Sue Dall explained parts of the water reel as she refilled the hydraulic oil. It’s a simple three-wheeled machine used to knock the cranberries off the vines. “The hydraulic system runs on vegetable oil. If there’s a leak during harvesting the berries are safe. It smells like french fries some times. We have to pull the plants out of the reel. She has some grass in here. One year we harvested in a hurricane. There were white caps and the wind blew us sideways.”

The bog is topped off with water when reeling is complete. The second part of harvest is spent gathering the cranberries. A leaf blower is used to blow them off the edge of the pond. Someone in the water rakes the cranberries away from the edge. The boom is put together, board by board, and maneuvered through the water to move the berries to one end of the bog. “This is the part of harvesting that people think of,” said LaPlant. “This is the part you see the most.”

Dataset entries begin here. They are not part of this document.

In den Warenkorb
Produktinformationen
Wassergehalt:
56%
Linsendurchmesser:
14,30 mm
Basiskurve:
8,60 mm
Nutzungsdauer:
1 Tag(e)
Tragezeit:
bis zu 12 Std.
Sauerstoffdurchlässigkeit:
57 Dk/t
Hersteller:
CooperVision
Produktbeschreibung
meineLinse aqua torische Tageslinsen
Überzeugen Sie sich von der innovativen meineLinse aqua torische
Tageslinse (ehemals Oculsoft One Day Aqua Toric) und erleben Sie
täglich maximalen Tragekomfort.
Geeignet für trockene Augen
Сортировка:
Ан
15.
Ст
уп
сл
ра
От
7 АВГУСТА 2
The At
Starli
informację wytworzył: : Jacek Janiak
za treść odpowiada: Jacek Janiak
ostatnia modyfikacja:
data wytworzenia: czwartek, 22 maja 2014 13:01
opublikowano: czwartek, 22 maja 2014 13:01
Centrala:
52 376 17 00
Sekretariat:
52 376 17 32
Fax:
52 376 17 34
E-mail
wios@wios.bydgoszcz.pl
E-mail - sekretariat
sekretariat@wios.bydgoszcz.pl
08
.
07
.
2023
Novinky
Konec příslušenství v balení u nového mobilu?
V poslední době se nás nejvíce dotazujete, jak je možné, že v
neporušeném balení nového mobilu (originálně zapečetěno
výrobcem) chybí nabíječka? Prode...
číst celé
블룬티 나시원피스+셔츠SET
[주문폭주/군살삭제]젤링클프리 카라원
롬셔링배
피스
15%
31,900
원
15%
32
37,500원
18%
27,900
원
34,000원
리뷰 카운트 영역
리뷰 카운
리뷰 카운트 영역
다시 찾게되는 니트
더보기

On the final day, Wyman’s comes to get the cranberries. “They suck them up into a truck. The water goes out one way and the plants we missed go another and the cranberries are left in the truck.”

When the harvest is finished LaPlant spends time cleaning up and getting the bog ready for winter. It’s the last few days of peace and quiet in her cottage until spring comes.

Cranberries float to the end as they're harvested, pushed by the breeze

Cranberries float to the end as they’re harvested, pushed by the breeze.